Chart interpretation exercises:
———

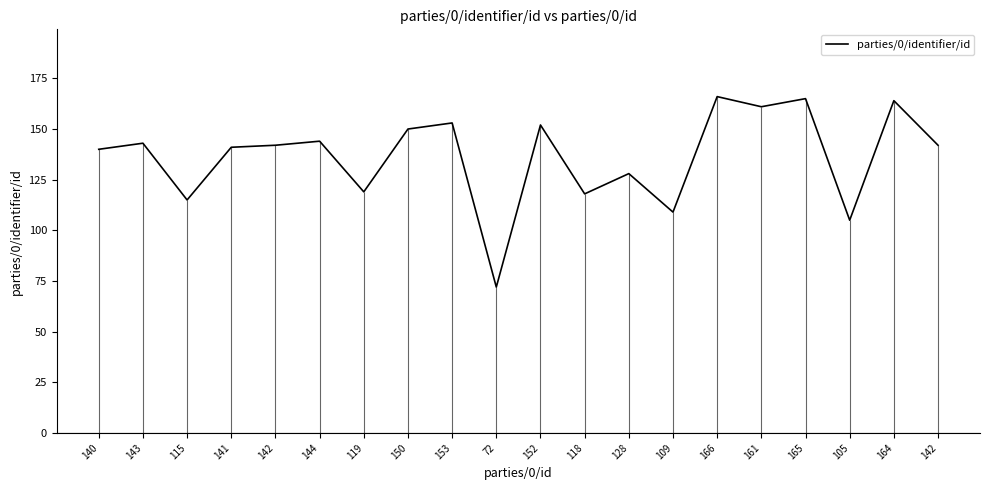

At which category does the chart reach its peak across all series?

166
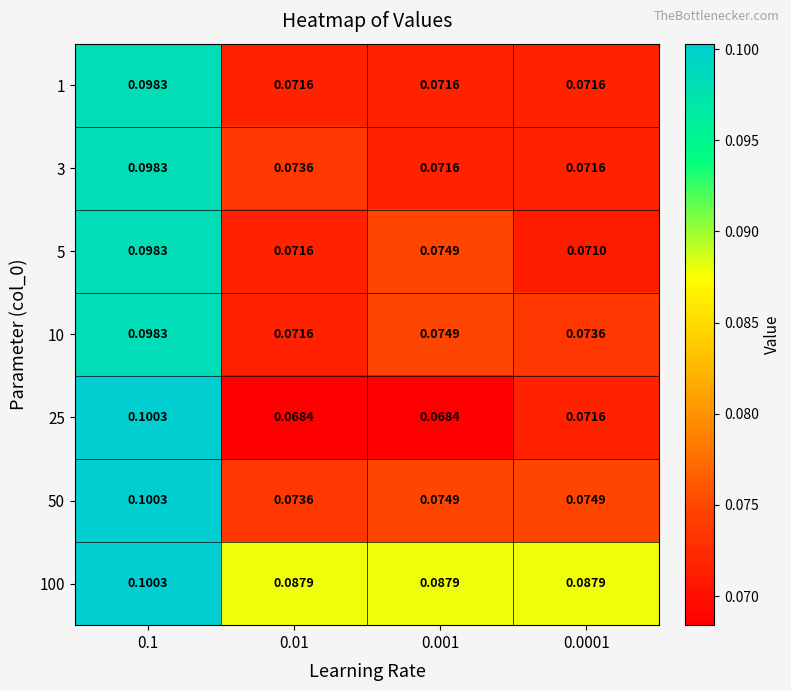

At how many categories does at least one series exceed 0?

4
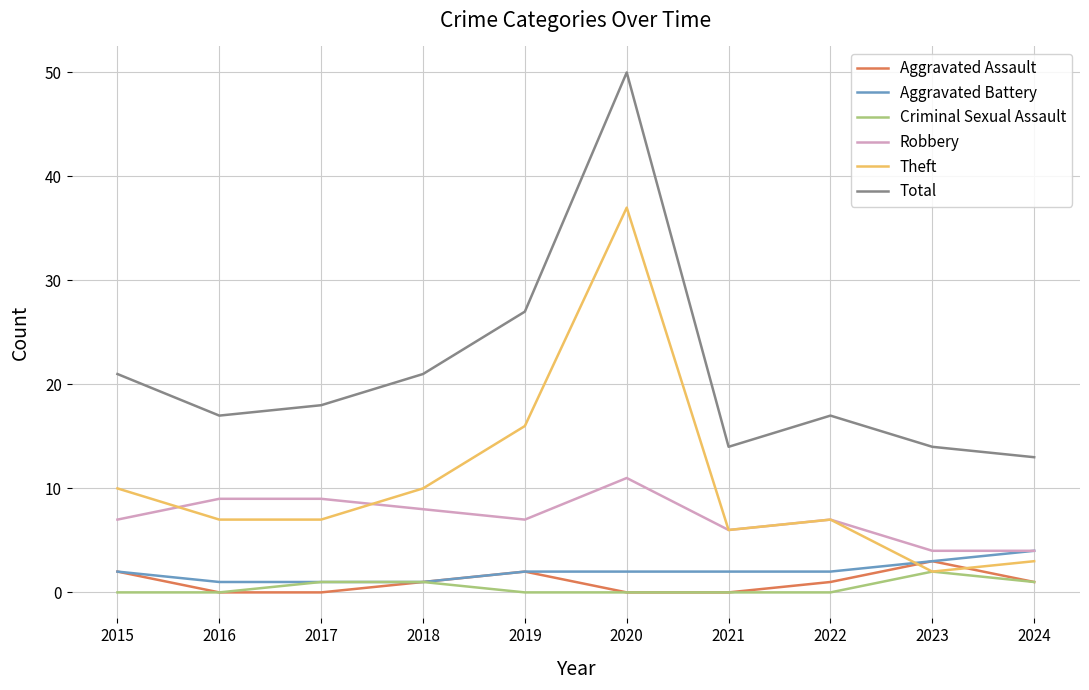

True or false: Aggravated Assault has a value of 3 at 2023.

True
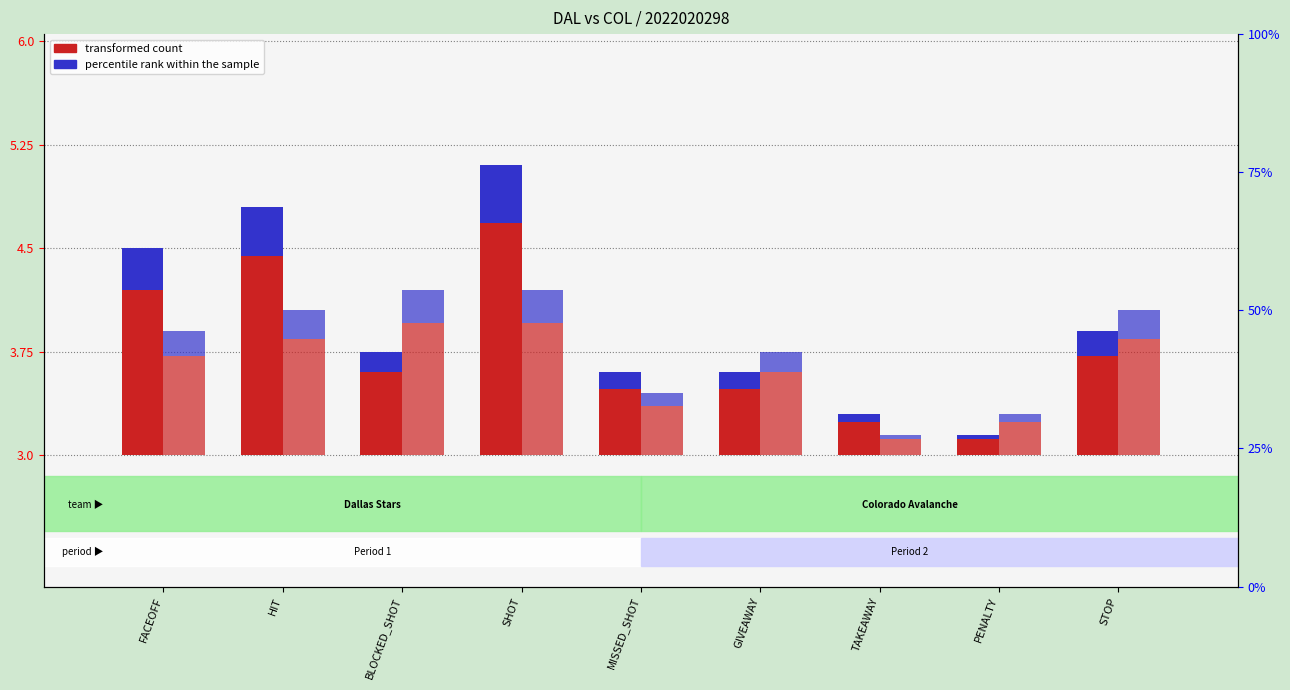

List the labels in order of transformed count (COL) value, largest first.

BLOCKED_SHOT, SHOT, HIT, STOP, FACEOFF, GIVEAWAY, MISSED_SHOT, PENALTY, TAKEAWAY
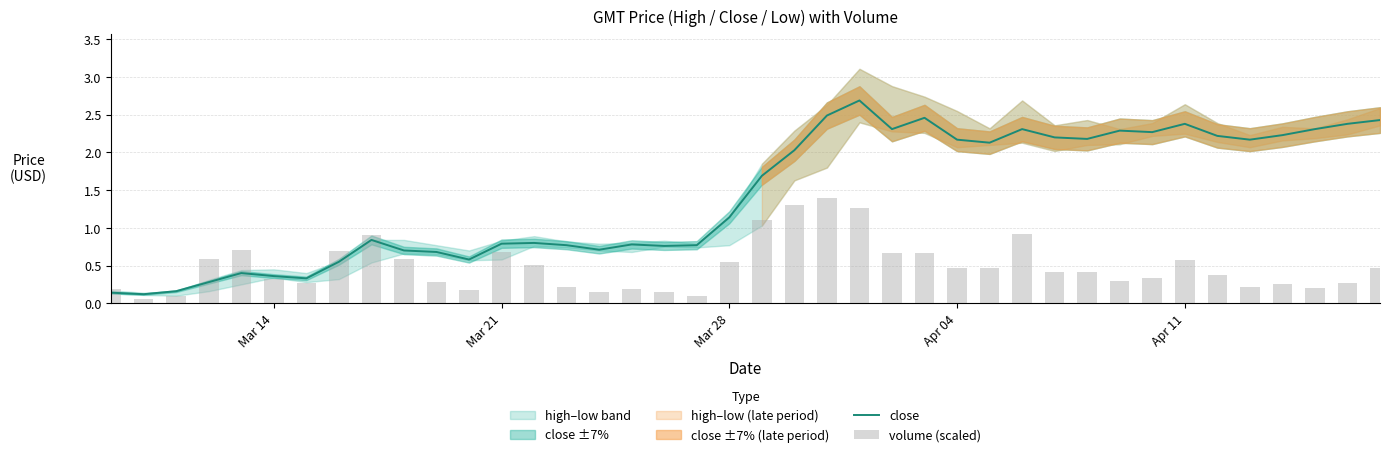

Where does the close series first go above 1?

Mar 28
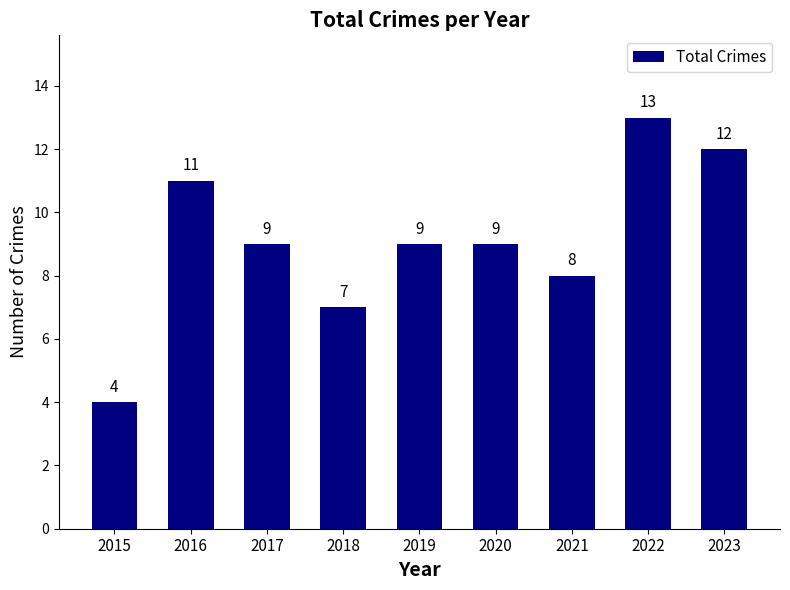

At which category does the chart reach its minimum across all series?

2015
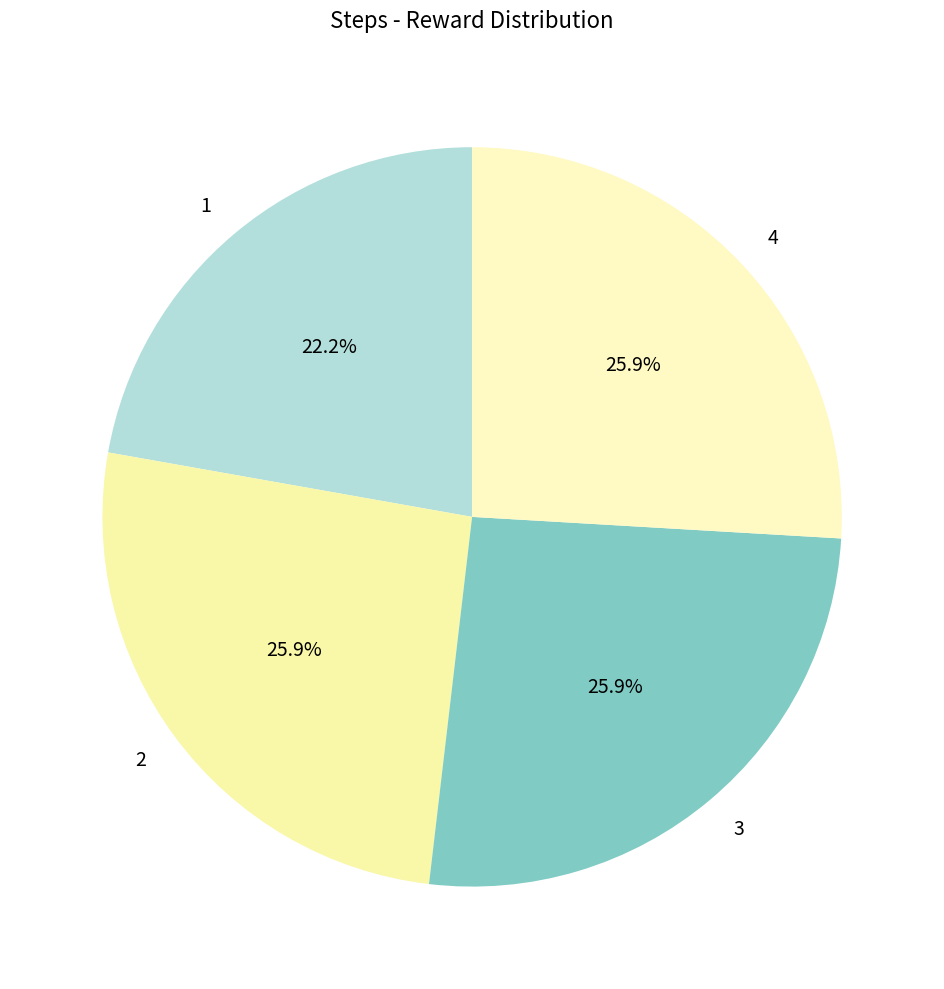

Is the sum of 3 and 1 greater than half?

No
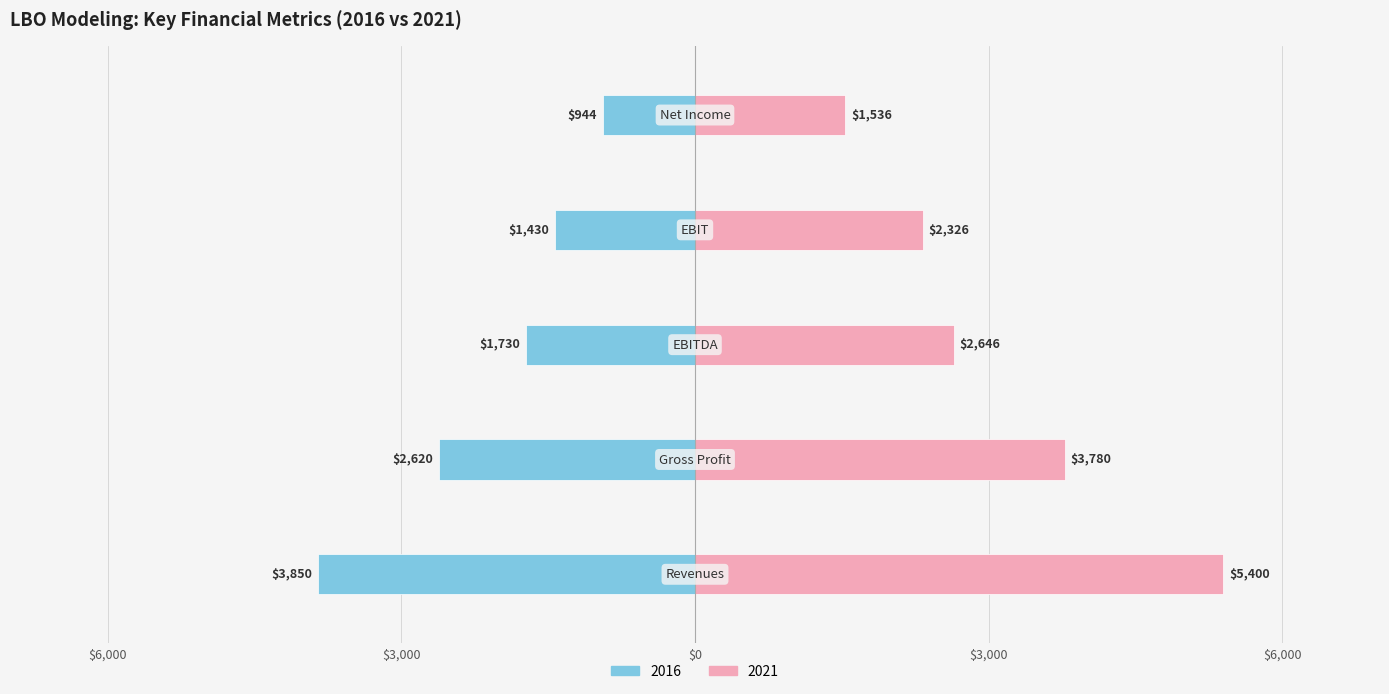

How many series are shown in this chart?

2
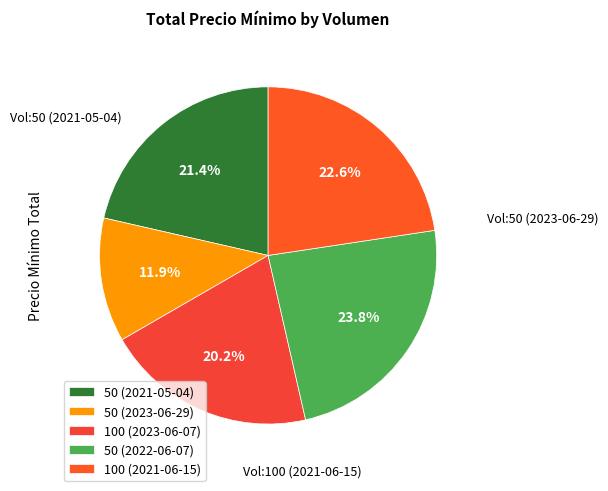

Is 50 (2023-06-29) the majority of the pie?

No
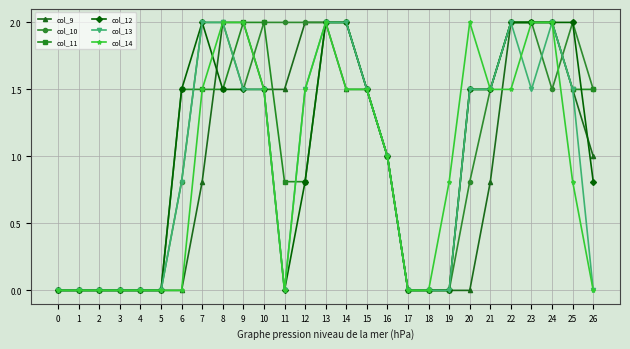

What is the difference between the second highest and second lowest values in the col_11 series?

2.0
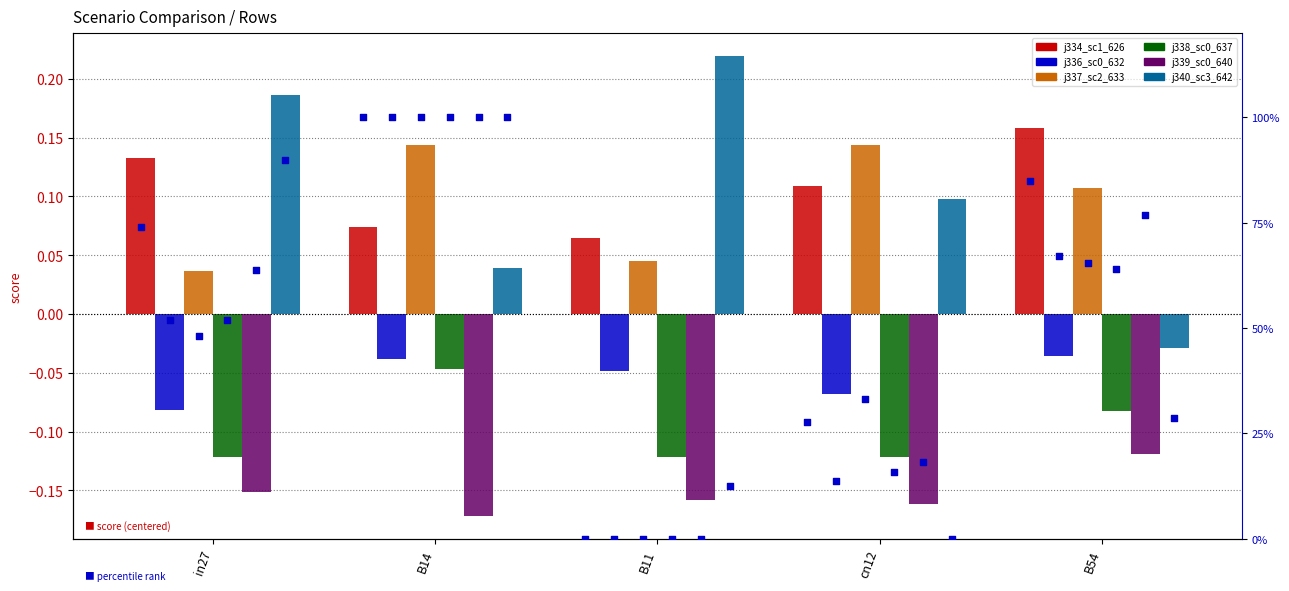

Is the value of job339_scenario0_640 at B54 greater than the value of job340_scenario3_642 at B14?

No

———

HOW TO COMPLETE THIS TASK: Can you put every line of the records above into a numbered list, skipping blank lines and leaving out the pictures?

FINISHED TASK:
1. At which category does the chart reach its peak across all series?
2. 166
3. At how many categories does at least one series exceed 0?
4. 4
5. True or false: Aggravated Assault has a value of 3 at 2023.
6. True
7. List the labels in order of transformed count (COL) value, largest first.
8. BLOCKED_SHOT, SHOT, HIT, STOP, FACEOFF, GIVEAWAY, MISSED_SHOT, PENALTY, TAKEAWAY
9. Where does the close series first go above 1?
10. Mar 28
11. At which category does the chart reach its minimum across all series?
12. 2015
13. Is the sum of 3 and 1 greater than half?
14. No
15. How many series are shown in this chart?
16. 2
17. Is 50 (2023-06-29) the majority of the pie?
18. No
19. What is the difference between the second highest and second lowest values in the col_11 series?
20. 2.0
21. Is the value of job339_scenario0_640 at B54 greater than the value of job340_scenario3_642 at B14?
22. No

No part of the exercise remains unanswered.